Pay equity advocates claim to correct labour market flaws that arise from discrimination against women. They believe that systemic discrimination exists against female-dominated professions and they want to base the payment for jobs on effort and skill (as expressed in various formulae) rather than on their market value.

These formulae are intellectually worthless. A job may require great skill and effort -- poet, for instance -- but attract few customers. Nor is there a single scale of value whereby we can equate the risks of a policeman's life with the discomforts of a nurse's. Pay equity is pre-scientific mumbo-jumbo.

And where is the need for it? It is already illegal to pay unequal wages to equally qualified men and women who do the same job. Nor, despite much mythologizing, is there much evidence for sex discrimination in wages: Single men and women earn practically the same income, and single educated women earn more than single educated men. What explains the apparent wage gap is that women are more likely to choose less-remunerated jobs that give them the flexibility both to combine work and family and to leave the labour market temporarily to raise children.

"Pay equity" rests on thin air.

Now, a 10-year-old pay equity document has shown it to be legally groundless too. In 1989, Diana Neathway, a pay equity commissioner, reviewed a claim by the Ontario Nurses Association (who wanted pay equity with police) that alleged one employer, the regional municipality of Haldimand-Norfolk, was bargaining in bad faith. Ms. Neathway concluded the nurses' complain was unjustified.

Shortly after, however, she left the Ontario Pay Equity Commission. Her supervisor, Murray Lapp, promptly ordered the parties to resume negotiations, signing this order under Ms. Neathway's name and asserting that the nurses' case was justified. This fraudulent letter served as the basis for six decisions made by the pay equity tribunal -- one declaring the police a proper comparison for nurses. Those six rulings in turn became a precedent, quoted in 36 later pay equity rulings that have cost the Ontario taxpayer millions.

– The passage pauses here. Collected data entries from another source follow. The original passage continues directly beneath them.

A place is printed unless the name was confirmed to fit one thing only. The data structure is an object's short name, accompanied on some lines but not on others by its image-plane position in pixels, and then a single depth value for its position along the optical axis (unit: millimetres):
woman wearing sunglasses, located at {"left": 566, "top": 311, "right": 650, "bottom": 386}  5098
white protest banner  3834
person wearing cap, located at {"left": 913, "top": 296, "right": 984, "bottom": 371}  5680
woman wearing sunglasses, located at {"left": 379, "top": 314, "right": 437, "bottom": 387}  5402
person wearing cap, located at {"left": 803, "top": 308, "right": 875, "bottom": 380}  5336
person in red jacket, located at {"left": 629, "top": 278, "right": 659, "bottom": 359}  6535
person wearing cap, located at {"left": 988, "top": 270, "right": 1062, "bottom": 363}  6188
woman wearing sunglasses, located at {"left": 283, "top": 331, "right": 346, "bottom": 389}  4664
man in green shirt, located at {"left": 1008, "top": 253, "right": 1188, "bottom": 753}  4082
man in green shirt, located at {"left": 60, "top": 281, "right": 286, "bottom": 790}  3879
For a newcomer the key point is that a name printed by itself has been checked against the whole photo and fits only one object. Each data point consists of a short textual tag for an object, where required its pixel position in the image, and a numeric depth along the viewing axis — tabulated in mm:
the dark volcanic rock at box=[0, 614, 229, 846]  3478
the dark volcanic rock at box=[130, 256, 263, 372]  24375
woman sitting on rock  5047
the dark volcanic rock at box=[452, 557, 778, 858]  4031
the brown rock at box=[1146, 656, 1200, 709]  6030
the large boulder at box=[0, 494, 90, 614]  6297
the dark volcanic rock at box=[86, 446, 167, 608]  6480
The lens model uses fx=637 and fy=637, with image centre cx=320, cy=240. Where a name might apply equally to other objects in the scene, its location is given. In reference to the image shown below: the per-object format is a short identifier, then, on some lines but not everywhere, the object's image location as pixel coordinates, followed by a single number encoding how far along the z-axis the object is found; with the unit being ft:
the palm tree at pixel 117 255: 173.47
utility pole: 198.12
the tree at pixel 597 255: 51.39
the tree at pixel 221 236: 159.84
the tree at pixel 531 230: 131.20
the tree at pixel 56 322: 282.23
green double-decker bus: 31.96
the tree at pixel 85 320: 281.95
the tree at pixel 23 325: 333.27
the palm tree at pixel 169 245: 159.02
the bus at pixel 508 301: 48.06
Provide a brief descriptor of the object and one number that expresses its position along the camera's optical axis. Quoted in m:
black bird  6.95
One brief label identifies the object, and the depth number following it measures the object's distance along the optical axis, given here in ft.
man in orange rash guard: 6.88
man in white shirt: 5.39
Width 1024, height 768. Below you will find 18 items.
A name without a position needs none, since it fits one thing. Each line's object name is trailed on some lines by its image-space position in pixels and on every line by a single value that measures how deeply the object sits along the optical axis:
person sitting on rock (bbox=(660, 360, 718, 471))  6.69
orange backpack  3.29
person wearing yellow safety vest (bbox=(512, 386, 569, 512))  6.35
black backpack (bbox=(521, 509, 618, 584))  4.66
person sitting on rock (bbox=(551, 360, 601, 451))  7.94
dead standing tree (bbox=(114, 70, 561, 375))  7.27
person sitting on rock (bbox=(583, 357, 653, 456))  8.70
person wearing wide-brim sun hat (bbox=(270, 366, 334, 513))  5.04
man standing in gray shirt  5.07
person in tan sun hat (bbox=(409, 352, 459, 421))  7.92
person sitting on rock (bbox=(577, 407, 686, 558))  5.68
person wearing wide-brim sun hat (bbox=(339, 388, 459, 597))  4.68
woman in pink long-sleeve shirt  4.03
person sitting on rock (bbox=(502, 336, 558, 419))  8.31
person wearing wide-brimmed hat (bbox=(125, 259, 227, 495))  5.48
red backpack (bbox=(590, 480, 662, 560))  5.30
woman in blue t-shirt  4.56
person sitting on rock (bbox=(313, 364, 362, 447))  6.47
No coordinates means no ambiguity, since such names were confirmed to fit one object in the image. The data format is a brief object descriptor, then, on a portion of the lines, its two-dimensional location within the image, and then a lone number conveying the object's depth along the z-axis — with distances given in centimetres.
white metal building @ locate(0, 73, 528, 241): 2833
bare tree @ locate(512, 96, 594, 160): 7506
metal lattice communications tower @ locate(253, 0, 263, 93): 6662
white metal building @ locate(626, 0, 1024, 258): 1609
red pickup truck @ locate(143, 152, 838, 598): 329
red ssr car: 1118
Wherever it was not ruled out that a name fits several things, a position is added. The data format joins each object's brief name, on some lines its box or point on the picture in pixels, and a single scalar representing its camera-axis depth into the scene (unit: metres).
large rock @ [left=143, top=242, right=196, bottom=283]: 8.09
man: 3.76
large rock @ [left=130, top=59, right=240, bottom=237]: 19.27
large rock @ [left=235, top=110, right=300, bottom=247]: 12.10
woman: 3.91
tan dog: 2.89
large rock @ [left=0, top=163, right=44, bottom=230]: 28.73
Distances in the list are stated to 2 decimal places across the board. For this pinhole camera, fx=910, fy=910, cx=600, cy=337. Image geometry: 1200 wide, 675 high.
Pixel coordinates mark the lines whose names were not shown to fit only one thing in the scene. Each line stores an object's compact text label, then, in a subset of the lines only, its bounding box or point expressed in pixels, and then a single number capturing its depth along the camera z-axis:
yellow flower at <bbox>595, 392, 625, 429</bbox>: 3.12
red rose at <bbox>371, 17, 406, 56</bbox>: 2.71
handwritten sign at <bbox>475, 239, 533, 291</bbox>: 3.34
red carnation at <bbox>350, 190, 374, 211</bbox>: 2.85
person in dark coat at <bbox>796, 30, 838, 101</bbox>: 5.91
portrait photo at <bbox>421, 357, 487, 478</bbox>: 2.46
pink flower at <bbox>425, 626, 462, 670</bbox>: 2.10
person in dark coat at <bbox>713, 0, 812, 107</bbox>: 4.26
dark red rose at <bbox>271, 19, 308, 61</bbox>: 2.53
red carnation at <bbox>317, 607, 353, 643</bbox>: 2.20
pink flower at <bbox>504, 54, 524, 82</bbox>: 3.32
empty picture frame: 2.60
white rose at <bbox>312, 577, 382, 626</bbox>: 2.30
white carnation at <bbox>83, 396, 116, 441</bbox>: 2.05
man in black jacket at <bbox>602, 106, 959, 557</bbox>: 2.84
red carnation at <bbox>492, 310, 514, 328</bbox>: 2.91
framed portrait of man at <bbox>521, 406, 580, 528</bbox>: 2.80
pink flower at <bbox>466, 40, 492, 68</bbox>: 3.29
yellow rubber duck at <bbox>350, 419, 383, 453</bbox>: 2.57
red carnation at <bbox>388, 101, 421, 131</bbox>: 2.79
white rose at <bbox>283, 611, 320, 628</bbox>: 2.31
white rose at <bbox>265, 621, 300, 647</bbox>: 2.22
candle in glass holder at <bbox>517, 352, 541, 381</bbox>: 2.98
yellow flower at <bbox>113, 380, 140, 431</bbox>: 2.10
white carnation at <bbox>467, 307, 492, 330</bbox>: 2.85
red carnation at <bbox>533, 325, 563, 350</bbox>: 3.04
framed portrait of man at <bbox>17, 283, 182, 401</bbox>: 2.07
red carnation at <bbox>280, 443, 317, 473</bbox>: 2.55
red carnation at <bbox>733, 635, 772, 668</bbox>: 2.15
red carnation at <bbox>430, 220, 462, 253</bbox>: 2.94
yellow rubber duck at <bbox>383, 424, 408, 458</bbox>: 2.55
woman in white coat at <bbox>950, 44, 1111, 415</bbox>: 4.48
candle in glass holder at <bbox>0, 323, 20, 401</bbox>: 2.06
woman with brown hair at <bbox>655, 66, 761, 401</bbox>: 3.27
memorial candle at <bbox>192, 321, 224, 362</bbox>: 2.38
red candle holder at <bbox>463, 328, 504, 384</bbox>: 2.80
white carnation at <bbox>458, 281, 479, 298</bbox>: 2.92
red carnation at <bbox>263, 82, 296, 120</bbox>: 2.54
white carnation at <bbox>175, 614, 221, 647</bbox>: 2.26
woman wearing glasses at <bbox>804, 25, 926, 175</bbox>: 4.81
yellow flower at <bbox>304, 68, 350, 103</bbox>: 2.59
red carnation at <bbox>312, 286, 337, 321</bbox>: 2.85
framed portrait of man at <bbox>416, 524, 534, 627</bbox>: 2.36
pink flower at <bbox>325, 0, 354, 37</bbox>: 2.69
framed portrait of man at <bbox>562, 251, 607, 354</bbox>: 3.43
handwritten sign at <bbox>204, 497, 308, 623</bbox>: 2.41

What other legal and ethical breaches have occurred in the "administration" of pay equity? How many other orders signed by Mr. Lapp need to be examined? An inquiry is not the answer. A request for a review would first go before the pay equity tribunal! And an appeal to the courts would take years.

Nor should the 1997 forgery charge, however justified, against Mr. Lapp be re-instated. What is needed here is not a judicial penalty but a repeal of the system that Mr. Lapp helped inflict on Ontario. Premier Mike Harris, who championed the repeal of such illiberal laws as the quota-based employment equity legislation, should now end Ontario's pay equity system that was always fraudulent economics and is now known to be fraudulent law too.